### Reading text
Suicide bombing was mostly rejected In the study by the Washington-based Pew Forum, but it won 40 percent support in the Palestinian territories, 39 percent in Afghanistan, 29 percent in Eygpt and 26 percent in Bangladesh.
Three-quarters of respondents said abortion is morally wrong and 80 percent or more rejected homosexuality and sex outside of marriage.
Over three-quarters of Muslims in the Middle East and North Africa, South Asia and Southeast Asia want sharia courts to decide family law issues such as divorce and property disputes, the Pew Forum on Religion and Public Life said on Tuesday.
Views on punishments such as chopping off thieves' hands or decreeing death for apostates is more evenly divided in much of the Islamic world, although more than three-quarters of Muslims in South Asia say they are justified.
Those punishments have helped make sharia controversial in some non-Islamic countries, where some critics say radical Muslims want to impose it on Western societies, but the survey shows views in Muslim countries are far from monolithic.
"Muslims are not equally comfortable with all aspects of sharia," the study said. "Most do not believe it should be applied to non-Muslims."
Unlike codified Western law, sharia is a loosely defined set of moral and legal guidelines based on the Koran, the sayings of Prophet Mohammad (hadith) and Muslim traditions. Its rules and advice cover everything from prayers to personal hygiene.
Amaney Jamal, a Princeton University political scientist who was special adviser for the project, said Muslims in poor and repressive societies tended to identify sharia with basic Islamic values such as equality and social justice.
"In those societies, you tend to see significant support for sharia," she told journalists on a conference call. By contrast, Muslims who have lived under "narrow if not rigid" Islamic systems were less supportive of sharia as the official law.

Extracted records

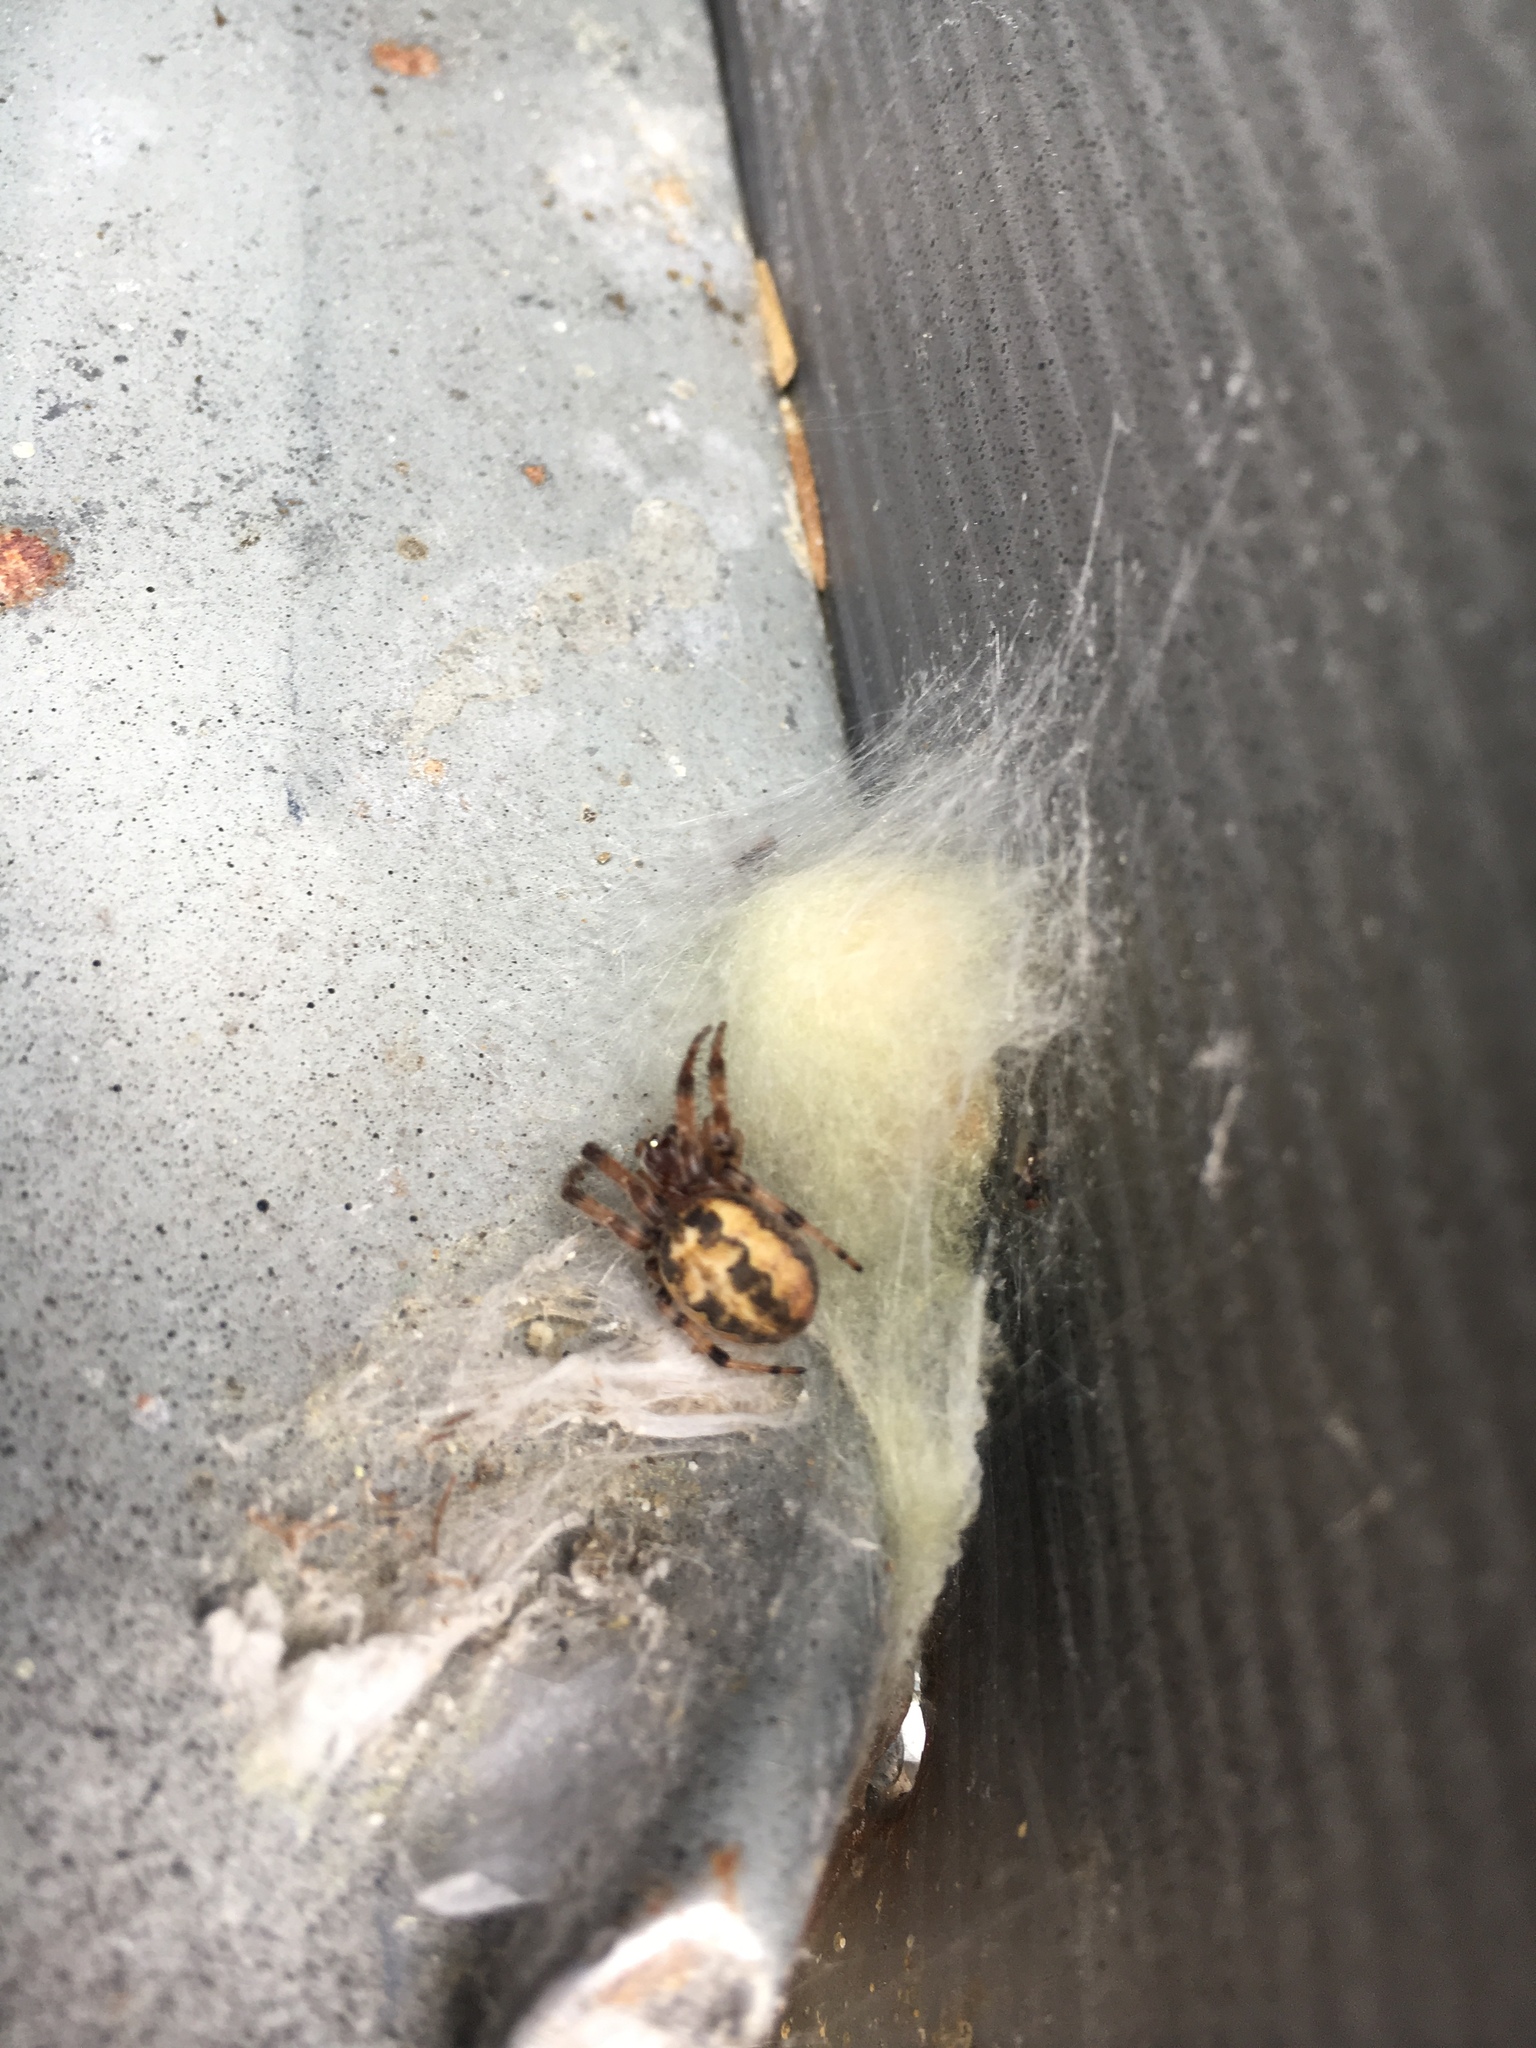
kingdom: Animalia
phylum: Arthropoda
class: Arachnida
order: Araneae
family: Araneidae
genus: Larinioides
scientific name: Larinioides cornutus
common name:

### Given problem A
Please reproduce the article on the sharia survey word for word, from "Unlike codified Western" up to and including "the official law.".
### Given problem B
Extend the article on the sharia survey, picking up right after its last sentence.

### Reply A
Unlike codified Western law, sharia is a loosely defined set of moral and legal guidelines based on the Koran, the sayings of Prophet Mohammad (hadith) and Muslim traditions. Its rules and advice cover everything from prayers to personal hygiene.
Amaney Jamal, a Princeton University political scientist who was special adviser for the project, said Muslims in poor and repressive societies tended to identify sharia with basic Islamic values such as equality and social justice.
"In those societies, you tend to see significant support for sharia," she told journalists on a conference call. By contrast, Muslims who have lived under "narrow if not rigid" Islamic systems were less supportive of sharia as the official law.

### Reply B
POLITICS AND VIOLENCE
More than four-fifths of the 38,000 Muslims interviewed in 39 countries said non-Muslims in their countries could practice their faith freely and that this was good.
This view was strongest in South Asia, where 97 percent of Bangladeshis and 96 percent of Pakistanis agreed, while the lowest Middle Eastern result was 77 percent in Egypt.
The survey polled only Muslims and not minorities. In several Muslim countries, embattled Christian minorities say they cannot practice their faith freely and are subject to discrimination and physical attacks.
The survey produced mixed results on questions relating to the relationship between politics and Islam.
Democracy wins slight majorities in key Middle Eastern states - 54 percent in Iraq, 55 percent in Egypt - and falls to 29 percent in Pakistan. By contrast, it stands at 81 percent in Lebanon, 75 percent in Tunisia and 70 percent in Bangladesh.
In most countries surveyed, Muslims were more worried about Islamist militancy than any other form of religious violence.
SEX AND VEILS
Views on whether women should decide themselves if they should wear a headscarf vary greatly, from 89 percent in Tunisia and 79 percent in Indonesia saying yes and 45 percent in Iraq and 30 percent in Afghanistan saying no.
Majorities from 74 percent in Lebanon to 96 percent in Malaysia said wives should always obey their husbands.
Only a minority saw Sunni-Shi'ite tensions as a very big problem, ranging from 38 percent in Lebanon and 34 percent in Pakistan to 23 percent in Iraq and 14 percent in Turkey.
Conflict with other religions loomed larger, with 68 percent in Lebanon saying it was a big problem, 65 percent in Tunisia, 60 percent in Nigeria and 57 percent in Pakistan.
A section of the survey on U.S. Muslims noted they "sometimes more closely resemble other Americans than they do Muslims around the world". Only about half say their closest friends are Muslim, compared to 95 percent of Muslims globally.